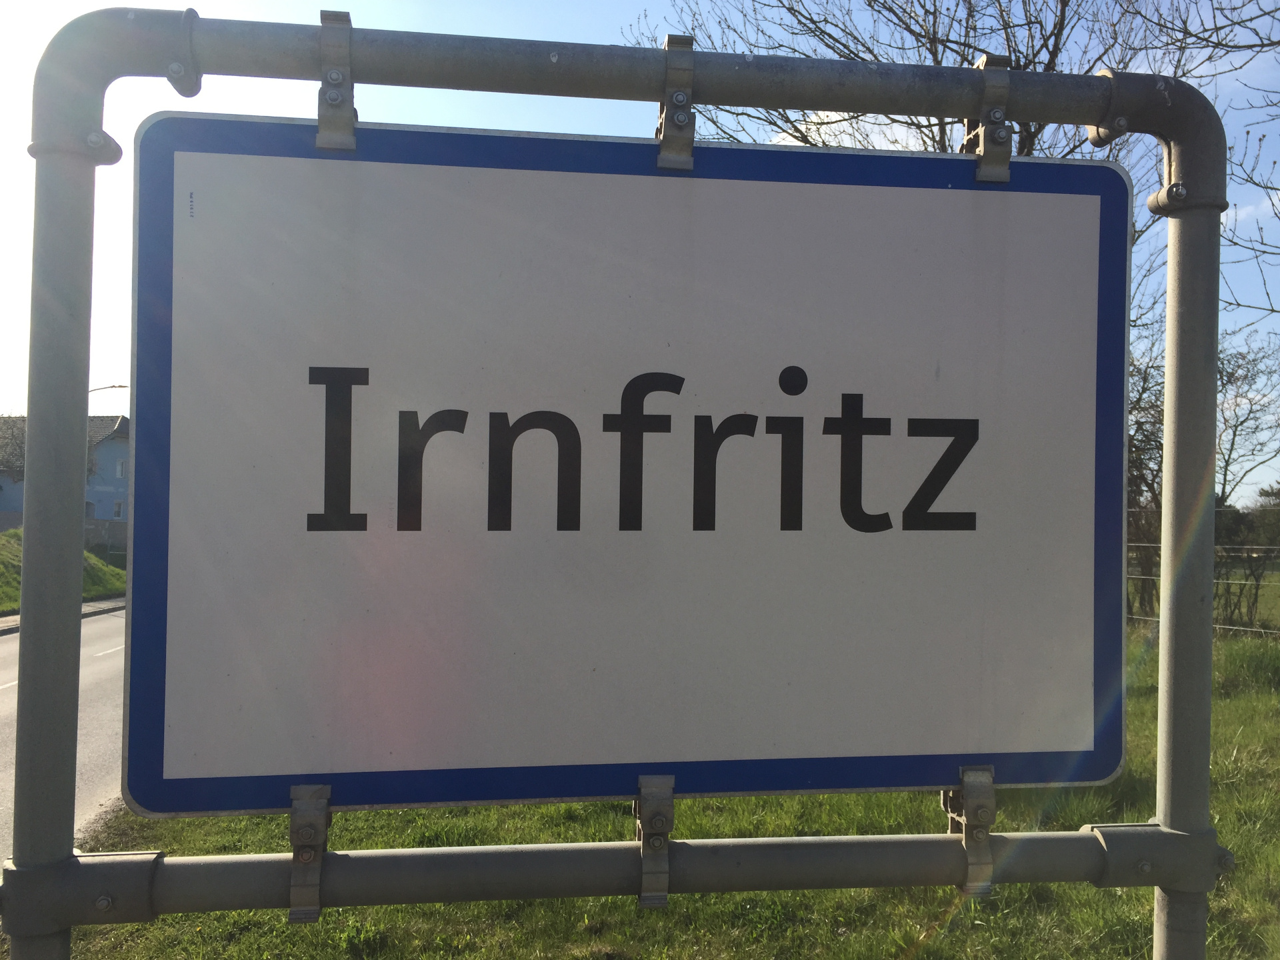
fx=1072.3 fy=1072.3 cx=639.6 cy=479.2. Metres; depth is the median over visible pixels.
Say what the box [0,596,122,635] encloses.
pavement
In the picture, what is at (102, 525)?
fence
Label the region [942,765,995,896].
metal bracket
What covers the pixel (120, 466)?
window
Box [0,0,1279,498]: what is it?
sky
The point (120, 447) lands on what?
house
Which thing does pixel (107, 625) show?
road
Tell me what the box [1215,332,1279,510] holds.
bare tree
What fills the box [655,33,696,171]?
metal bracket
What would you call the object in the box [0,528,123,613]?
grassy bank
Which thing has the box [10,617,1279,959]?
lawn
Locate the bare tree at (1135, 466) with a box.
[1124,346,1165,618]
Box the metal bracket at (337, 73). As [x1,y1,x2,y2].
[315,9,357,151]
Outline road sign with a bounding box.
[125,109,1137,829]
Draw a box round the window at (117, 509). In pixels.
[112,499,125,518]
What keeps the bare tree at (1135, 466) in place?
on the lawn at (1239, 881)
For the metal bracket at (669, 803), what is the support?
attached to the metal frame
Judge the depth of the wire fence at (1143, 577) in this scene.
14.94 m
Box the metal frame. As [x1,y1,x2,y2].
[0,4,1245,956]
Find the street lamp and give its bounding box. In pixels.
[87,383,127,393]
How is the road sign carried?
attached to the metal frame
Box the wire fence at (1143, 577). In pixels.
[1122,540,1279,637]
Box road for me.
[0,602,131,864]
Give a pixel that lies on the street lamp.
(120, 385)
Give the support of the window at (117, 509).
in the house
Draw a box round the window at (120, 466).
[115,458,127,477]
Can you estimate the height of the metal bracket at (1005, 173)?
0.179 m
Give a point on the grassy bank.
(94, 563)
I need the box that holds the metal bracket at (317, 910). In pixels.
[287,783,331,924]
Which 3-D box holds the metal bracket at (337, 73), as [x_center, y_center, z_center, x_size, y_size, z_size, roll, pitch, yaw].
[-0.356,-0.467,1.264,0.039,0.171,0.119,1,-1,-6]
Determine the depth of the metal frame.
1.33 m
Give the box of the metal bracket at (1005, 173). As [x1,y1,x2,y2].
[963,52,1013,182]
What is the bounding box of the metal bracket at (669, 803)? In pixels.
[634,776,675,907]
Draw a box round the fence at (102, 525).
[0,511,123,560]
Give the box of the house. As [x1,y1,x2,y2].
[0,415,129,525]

=======

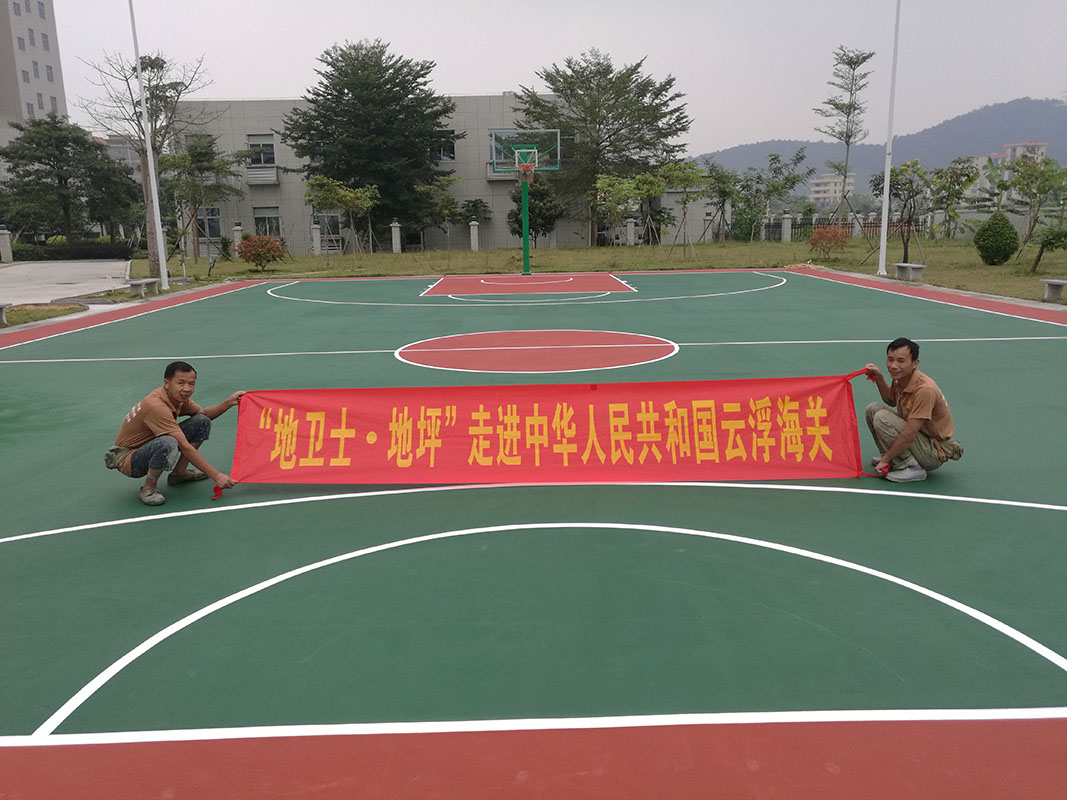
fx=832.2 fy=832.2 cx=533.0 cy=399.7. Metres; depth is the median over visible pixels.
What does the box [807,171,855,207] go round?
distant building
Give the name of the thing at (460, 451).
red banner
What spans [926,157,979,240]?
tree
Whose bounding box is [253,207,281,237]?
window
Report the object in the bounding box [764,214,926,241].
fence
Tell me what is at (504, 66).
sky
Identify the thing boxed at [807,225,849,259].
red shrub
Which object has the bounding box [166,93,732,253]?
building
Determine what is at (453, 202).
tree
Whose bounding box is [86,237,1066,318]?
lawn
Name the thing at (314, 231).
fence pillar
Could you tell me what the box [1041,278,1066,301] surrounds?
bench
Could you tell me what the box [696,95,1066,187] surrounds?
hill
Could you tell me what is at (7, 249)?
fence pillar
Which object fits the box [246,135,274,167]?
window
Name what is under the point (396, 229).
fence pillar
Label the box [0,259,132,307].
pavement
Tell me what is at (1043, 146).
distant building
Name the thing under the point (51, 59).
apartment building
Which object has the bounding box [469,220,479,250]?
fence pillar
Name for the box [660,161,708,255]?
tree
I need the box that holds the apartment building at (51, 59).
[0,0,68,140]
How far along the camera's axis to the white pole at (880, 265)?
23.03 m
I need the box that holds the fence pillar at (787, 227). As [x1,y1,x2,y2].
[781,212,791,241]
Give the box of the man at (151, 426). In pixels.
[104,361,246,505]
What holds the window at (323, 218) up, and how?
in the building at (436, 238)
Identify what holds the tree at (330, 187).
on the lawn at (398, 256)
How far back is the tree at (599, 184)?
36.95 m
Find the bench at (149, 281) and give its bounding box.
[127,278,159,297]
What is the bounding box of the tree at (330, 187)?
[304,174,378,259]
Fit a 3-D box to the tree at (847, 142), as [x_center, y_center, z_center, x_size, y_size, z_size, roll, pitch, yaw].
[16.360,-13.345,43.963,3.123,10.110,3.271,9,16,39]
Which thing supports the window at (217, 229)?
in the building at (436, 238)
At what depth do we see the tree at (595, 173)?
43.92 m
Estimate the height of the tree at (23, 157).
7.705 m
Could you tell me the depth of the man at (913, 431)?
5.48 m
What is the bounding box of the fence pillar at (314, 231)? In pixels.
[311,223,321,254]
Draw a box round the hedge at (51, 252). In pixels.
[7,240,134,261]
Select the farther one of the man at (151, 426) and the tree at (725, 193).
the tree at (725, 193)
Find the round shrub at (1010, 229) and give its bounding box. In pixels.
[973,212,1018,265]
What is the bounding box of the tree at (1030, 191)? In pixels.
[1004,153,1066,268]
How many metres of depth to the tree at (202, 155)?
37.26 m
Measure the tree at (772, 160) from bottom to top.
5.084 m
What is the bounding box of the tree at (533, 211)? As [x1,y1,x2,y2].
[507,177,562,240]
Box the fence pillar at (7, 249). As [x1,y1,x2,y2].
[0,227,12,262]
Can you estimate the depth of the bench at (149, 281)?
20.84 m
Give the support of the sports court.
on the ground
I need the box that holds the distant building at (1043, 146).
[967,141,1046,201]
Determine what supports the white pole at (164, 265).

=======

Work instructions:
From the records above, pull every line that has the string "median" and copy it.

Problem solution:
fx=1072.3 fy=1072.3 cx=639.6 cy=479.2. Metres; depth is the median over visible pixels.
fx=832.2 fy=832.2 cx=533.0 cy=399.7. Metres; depth is the median over visible pixels.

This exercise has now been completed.